▶ Estratto del testo
----------------
Filippo Grandi, nel corso di un’intervista, fu inequivocabile. Volevo porgli una domanda diretta: «Avete notizie dei bambini “trasferiti” in territorio russo dall’inizio del conflitto?». Se avesse risposto di sì, avrei avuto uno scoop sensazionale: l’Onu che accusa Putin di aver deportato dei minorenni. Se avesse negato di esserne a conoscenza, la Russia avrebbe segnato un punto a proprio favore e forse anche la guerra avrebbe preso un’altra direzione.
Prima di arrivare alla domanda che da sola valeva l’intera intervista avevo girato intorno al tema cruciale. «Riuscite ad accedere anche ai profughi sul lato russo?» chiesi a Grandi. Reagì da funzionario navigato, ma qualcosa nelle sue parole suggeriva che era il momento di essere chiari. Nel corso dell’intervista che avevo pubblicato per “Avvenire” il 24 febbraio 2023, rispose: «Diciamo che il sistema di autorizzazione all’accesso c’è, ma è molto lento, quindi prima di ottenere il permesso di visitare un certo sito o un certo gruppo di persone, a volte passano mesi. Abbiamo offerto molte volte alla Russia aiuti umanitari per i profughi che si trovano nel territorio della Federazione. La nostra offerta resta sul tavolo, ma ancora senza risposte».
----------------
▶ Record

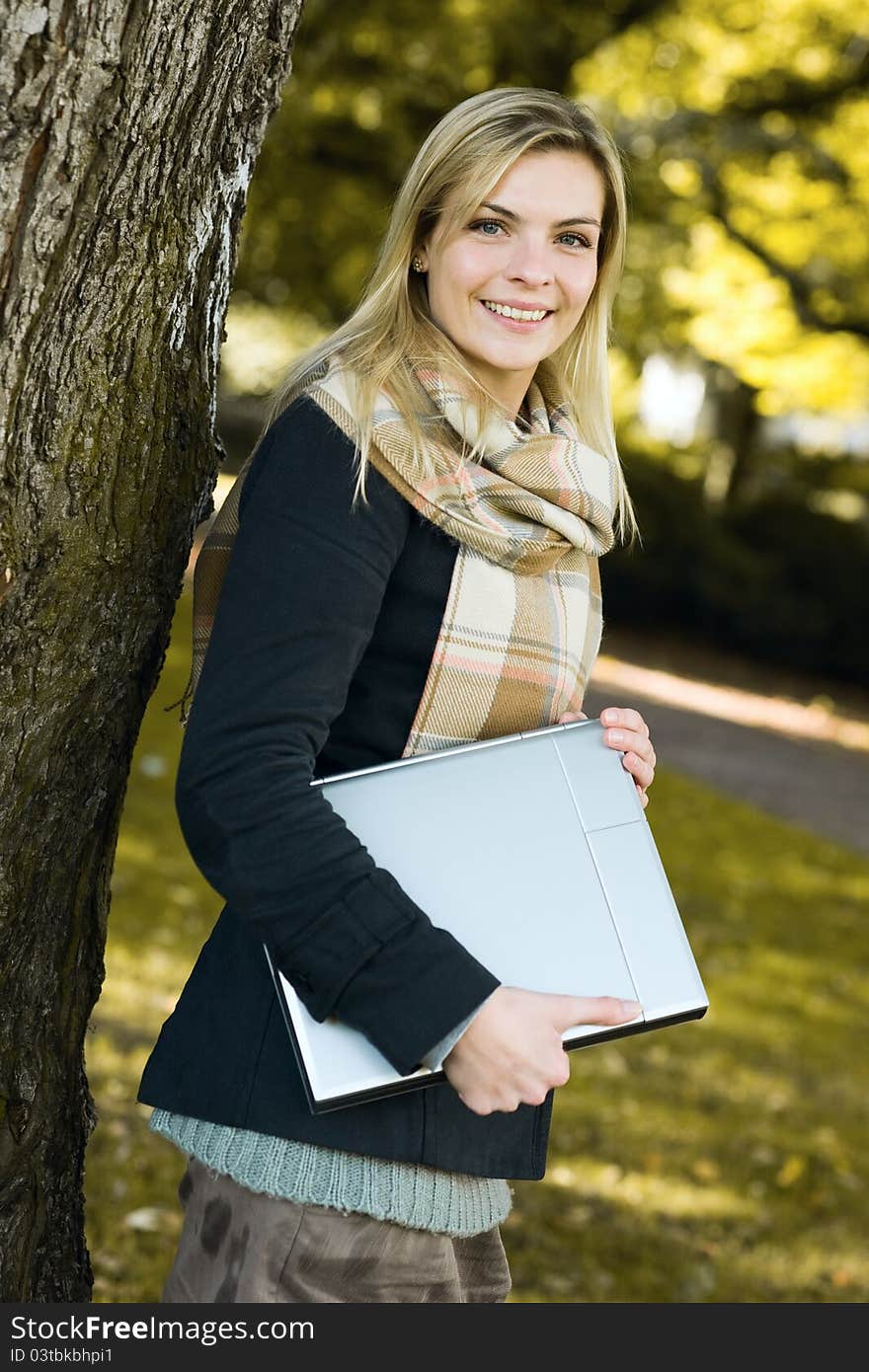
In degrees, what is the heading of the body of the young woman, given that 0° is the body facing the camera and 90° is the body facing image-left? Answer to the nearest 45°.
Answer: approximately 315°

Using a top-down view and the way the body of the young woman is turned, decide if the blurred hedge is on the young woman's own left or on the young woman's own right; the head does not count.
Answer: on the young woman's own left

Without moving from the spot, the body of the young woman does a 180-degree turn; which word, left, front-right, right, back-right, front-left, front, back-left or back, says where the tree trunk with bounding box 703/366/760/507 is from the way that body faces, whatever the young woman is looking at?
front-right
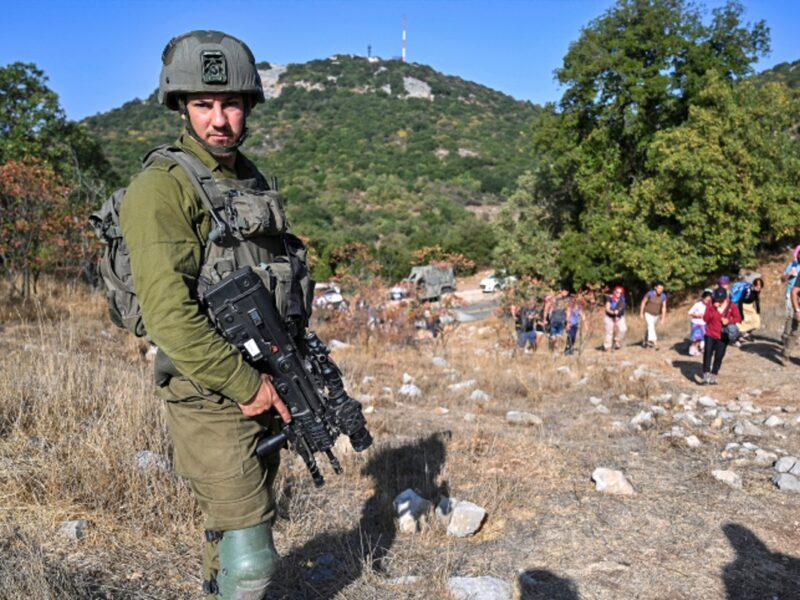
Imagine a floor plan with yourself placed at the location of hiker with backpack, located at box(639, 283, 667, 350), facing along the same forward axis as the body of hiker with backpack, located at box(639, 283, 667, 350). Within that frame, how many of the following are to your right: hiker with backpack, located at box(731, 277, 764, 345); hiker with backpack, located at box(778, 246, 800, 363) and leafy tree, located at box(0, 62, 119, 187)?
1

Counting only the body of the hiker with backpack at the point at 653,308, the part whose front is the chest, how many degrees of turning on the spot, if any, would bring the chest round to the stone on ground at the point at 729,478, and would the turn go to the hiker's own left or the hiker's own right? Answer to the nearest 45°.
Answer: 0° — they already face it

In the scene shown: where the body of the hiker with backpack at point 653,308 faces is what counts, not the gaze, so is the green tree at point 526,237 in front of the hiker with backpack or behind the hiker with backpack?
behind

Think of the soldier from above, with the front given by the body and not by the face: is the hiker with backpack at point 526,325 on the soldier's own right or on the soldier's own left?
on the soldier's own left

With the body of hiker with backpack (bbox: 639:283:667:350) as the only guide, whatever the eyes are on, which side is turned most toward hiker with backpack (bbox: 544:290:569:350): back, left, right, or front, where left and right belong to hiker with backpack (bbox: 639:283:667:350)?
right

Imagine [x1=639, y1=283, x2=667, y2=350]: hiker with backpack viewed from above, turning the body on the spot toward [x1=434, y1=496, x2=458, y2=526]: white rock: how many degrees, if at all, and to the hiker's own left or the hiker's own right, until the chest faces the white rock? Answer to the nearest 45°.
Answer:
----------------
▶ Problemi da risolvere
1 – Su quale quotidiano e in che data uscì l'intervista a Filippo Grandi di cui parla l'estratto?
2 – Traduci in inglese questa frase dell'estratto sull'intervista a Filippo Grandi: «Abbiamo offerto molte volte alla Russia aiuti umanitari per i profughi che si trovano nel territorio della Federazione.»
3 – Scrivi il seguito dell'estratto sull'intervista a Filippo Grandi, partendo dopo l'ultima frase riportata.

▶ Risposte scritte
1 – Su "Avvenire", il 24 febbraio 2023.

2 – We have offered Russia humanitarian aid many times for the refugees who are in the territory of the Federation.

3 –
Dal tono della sua voce sentivo che doveva tenere a bada l’indignazione. In oltre trent’anni di servizio Grandi ha vissuto le peggiori crisi umanitarie in Africa, Asia, Medio Oriente, sempre sul posto. Insomma, non parla a sproposito. Ascoltò la domanda con l’attenzione di sempre: «Avete notizie dei bambini “trasferiti” in territorio russo dall’inizio del conflitto?». La pausa stavolta fu più lunga del solito, come per cercare parole che collimassero al millimetro: «Al momento ci sono solo delle stime e nessun dato certo. Quello che sappiamo è che sono state varate delle norme in conflitto con il diritto internazionale. In guerra o in situazioni di crisi non si può in alcun modo modificare la nazionalità di un bambino che si presume non accompagnato, ma su cui non si è fatta nessuna ricerca per rintracciare i familiari. Altre norme approvate di recente facilitano l’adozione di questi bambini, ma neanche questo si può fare finché non c’è modo di verificare l’esistenza di familiari e la possibilità di rientrare nel Paese d’origine».
Parlare di «stime e nessun dato certo» vuol dire che le deportazioni erano un fatto, anche se non misurabile con precisione. In altre parole, Putin stava commettendo un crimine di guerra. Ma aveva bisogno di un alibi: sostenere di aver messo al riparo i minorenni sottraendoli al furore delle battaglie.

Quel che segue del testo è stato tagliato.